PROBLEM A: According to the robot cars text, within how many years is the current domestic aim to deploy highly autonomous, self-driving cars on Japan's freeways?

SELECTED TEXT:
#####

Hasta La Gadget!

Look, you probably don’t have a 3D printer. But if you do and you want to really scare the crap out of your friends you need a humanoid robot head like MAKI, the “emotive robot” that you build with 3D printed parts plus third party tech. More »

Optimus Prime, Hot Rod, and Ultra Magnus. These are all robot cars from the Transformers franchise rooted in early 1980s Japan. Somewhat disappointingly, here in realityland it looks like Japan’s real robot cars will have names like Nissan, Toyota, Fuji Heavy Industries, Honda, Mazda, and Hitachi.

Assume gravelly cowboy voice:
“Hitachibots, transform and roll out!”
Yeeaaah… umm, nope.

Okay, sadly Japan’s big automakers aren’t yet churning out sentient, anthropomorphized, purely good or purely evil all-male robot warriors. But they are very hip to developing and deploying practical versions of so-called robot cars in cooperation with domestic government agencies (Ministry of Land, Infrastructure, Transport and Tourism – MLIT), one another, and given their global reach, international partners as well. Domestically, the current aim is to deploy highly autonomous, self-driving cars on freeways within 9-10 years. If the system proves successful, a global brand like Nissan or Toyota would surely find additional markets in other, much larger national freeway systems (ex: the massive national networks of China and the United States).

Concepts and proposals for robotic automobiles have been around for almost 80 years, and functional experimentation has been ongoing since the early 1980s. Actually, when breaking it down by individual features, 0ne can see that cars have been gradually roboticizing for a long time, e.g., power steering, power windows, power mirrors, anti-lock brakes, etc., etc.

#####

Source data
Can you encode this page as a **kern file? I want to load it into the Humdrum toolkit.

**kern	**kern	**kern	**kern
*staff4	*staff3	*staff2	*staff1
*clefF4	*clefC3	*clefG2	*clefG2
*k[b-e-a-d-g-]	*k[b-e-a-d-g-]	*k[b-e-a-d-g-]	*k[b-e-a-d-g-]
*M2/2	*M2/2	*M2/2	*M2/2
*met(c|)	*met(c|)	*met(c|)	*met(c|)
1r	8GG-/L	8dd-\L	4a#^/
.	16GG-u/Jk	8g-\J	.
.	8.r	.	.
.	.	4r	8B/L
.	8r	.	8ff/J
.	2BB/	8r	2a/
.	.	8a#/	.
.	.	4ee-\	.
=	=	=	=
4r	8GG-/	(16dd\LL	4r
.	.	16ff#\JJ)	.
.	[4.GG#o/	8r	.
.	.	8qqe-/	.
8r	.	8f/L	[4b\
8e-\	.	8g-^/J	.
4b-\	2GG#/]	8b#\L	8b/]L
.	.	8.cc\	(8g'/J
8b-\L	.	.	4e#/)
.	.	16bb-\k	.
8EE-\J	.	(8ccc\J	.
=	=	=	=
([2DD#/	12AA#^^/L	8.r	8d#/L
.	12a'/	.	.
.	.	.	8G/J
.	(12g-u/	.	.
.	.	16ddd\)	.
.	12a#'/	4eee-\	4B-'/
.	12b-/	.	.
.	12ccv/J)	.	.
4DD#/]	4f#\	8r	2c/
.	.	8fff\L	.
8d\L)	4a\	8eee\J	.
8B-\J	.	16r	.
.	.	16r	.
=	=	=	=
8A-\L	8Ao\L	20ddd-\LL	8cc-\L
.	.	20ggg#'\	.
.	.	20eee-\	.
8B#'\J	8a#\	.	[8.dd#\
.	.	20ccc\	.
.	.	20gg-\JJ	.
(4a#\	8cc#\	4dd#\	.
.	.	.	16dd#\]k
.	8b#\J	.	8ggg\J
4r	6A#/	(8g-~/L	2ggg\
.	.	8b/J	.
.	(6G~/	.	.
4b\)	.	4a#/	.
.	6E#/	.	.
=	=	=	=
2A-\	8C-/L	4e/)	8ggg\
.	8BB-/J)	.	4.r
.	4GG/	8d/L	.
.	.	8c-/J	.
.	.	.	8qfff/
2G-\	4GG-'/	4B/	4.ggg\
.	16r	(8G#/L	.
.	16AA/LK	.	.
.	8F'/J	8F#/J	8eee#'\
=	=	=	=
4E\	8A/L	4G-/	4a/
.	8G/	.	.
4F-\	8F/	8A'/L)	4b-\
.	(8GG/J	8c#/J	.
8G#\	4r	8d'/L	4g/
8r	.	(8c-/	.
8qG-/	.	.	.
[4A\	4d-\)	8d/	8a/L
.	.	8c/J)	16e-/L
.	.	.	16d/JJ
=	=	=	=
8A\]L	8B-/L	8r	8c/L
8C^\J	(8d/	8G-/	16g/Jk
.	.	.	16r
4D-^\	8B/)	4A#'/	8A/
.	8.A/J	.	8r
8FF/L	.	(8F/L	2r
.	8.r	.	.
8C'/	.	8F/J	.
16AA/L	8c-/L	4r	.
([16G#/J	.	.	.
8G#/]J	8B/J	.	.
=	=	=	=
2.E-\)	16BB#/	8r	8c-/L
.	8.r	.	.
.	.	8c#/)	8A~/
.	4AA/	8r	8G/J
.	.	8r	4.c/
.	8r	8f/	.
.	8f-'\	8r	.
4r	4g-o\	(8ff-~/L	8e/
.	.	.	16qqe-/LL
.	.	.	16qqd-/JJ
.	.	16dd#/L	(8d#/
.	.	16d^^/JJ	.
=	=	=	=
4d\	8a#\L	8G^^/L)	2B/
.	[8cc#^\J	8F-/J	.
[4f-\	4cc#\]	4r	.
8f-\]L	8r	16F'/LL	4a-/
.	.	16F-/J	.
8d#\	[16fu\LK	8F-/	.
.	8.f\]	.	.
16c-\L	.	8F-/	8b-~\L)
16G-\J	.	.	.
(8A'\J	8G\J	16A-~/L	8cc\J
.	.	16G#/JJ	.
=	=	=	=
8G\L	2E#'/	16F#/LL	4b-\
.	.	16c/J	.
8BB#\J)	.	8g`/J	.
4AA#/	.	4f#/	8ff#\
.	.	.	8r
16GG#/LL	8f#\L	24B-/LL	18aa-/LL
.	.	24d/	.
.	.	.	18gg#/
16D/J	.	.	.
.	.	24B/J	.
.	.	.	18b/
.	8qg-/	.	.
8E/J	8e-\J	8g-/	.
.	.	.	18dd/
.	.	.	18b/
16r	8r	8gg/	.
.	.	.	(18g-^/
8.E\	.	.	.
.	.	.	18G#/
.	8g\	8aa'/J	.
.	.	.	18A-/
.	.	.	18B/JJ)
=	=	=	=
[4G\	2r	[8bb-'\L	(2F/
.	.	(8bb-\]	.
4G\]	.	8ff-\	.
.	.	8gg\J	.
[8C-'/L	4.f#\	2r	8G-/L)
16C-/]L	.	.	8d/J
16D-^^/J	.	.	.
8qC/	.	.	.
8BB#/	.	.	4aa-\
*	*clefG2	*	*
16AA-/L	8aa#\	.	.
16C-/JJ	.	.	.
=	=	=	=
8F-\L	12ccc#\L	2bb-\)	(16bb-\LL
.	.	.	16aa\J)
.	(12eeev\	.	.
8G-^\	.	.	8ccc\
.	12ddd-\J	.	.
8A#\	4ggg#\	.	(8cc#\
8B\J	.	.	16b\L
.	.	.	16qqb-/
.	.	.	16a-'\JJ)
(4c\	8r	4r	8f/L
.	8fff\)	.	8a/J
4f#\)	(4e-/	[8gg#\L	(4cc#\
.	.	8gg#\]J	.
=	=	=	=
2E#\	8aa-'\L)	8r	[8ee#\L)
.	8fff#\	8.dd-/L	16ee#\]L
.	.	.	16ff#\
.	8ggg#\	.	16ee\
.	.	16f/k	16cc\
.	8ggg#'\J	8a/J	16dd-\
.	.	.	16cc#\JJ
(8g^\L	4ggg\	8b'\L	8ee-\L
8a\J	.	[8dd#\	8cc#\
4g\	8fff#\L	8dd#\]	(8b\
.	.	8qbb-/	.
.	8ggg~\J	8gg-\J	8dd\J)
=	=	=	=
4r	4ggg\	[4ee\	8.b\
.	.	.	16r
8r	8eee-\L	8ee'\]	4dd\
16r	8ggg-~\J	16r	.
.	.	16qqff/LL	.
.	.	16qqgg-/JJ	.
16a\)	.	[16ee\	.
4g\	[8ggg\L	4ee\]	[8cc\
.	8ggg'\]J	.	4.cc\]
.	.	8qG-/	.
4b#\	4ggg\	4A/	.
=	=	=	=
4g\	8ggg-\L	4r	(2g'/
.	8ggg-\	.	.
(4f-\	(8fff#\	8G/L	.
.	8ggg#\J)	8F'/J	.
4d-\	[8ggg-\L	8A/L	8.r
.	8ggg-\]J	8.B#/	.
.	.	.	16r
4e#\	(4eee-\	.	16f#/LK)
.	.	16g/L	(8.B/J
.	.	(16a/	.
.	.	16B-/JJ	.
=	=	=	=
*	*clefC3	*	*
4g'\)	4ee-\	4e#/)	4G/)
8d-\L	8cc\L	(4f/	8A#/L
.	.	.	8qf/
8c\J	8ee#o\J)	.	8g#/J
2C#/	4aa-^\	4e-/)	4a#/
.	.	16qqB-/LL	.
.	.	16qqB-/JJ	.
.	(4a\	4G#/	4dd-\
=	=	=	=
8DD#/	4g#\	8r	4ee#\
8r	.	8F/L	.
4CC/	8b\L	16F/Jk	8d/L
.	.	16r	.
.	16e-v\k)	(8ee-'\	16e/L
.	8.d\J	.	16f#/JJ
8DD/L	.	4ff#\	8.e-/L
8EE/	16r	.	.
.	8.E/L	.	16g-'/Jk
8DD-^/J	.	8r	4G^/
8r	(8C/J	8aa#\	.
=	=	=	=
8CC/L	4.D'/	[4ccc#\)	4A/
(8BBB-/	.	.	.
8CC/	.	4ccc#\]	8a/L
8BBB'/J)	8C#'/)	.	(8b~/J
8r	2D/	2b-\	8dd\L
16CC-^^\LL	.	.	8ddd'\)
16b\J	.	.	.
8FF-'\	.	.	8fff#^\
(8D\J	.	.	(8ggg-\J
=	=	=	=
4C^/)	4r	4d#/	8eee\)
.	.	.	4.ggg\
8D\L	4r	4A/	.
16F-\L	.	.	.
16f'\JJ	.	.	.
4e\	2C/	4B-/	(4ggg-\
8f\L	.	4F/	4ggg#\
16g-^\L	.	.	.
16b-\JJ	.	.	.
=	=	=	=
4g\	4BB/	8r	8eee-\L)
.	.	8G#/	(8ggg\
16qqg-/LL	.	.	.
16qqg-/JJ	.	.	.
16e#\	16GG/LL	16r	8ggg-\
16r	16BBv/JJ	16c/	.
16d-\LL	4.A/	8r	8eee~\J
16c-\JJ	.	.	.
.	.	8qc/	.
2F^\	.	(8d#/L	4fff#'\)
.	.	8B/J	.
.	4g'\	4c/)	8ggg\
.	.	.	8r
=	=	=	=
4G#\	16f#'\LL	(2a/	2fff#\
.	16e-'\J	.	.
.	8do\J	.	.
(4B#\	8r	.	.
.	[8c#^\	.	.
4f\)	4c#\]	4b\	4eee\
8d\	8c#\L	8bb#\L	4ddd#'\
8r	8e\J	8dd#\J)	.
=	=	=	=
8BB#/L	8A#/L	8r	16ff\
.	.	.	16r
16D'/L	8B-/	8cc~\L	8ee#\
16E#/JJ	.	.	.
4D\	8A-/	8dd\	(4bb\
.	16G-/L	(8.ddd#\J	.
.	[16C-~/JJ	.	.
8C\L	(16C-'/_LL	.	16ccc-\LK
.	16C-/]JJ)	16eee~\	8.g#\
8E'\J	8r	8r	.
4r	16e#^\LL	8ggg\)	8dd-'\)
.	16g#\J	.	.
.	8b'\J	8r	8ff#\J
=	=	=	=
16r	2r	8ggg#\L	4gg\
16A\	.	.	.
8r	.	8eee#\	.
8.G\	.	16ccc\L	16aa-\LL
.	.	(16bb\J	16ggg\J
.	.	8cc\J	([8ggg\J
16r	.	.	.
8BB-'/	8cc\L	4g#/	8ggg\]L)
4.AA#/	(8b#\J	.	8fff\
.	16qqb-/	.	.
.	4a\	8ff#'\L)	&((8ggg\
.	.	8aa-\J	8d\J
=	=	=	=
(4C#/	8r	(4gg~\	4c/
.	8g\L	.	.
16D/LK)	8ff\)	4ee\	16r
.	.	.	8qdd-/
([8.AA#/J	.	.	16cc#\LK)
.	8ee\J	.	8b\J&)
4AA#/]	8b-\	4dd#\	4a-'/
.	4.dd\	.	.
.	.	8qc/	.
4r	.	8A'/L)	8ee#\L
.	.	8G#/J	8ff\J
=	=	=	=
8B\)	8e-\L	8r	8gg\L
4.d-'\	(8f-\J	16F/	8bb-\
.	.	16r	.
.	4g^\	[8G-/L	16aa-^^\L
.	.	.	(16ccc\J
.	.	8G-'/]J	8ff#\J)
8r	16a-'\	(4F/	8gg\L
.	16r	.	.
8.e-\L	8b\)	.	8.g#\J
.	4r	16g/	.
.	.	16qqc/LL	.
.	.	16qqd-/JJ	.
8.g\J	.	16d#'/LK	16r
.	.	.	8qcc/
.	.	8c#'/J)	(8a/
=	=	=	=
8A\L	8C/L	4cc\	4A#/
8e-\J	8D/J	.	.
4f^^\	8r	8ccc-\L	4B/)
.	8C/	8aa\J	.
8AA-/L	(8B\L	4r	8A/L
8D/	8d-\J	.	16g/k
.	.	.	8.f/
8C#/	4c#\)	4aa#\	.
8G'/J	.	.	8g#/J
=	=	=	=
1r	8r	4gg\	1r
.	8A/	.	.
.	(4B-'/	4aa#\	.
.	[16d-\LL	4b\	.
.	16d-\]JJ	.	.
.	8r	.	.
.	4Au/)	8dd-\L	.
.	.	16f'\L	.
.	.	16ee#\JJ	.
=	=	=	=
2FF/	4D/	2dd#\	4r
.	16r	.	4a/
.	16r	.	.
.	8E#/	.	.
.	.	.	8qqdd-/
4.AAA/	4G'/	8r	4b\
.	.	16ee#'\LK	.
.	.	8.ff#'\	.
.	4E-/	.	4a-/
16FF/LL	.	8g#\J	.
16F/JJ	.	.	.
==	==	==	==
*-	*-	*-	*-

#####

PROBLEM B: How many lines of the records above contain the string "kern"? Reply with the number only.

WORKED ANSWER A: Within 9-10 years.

WORKED ANSWER B: 2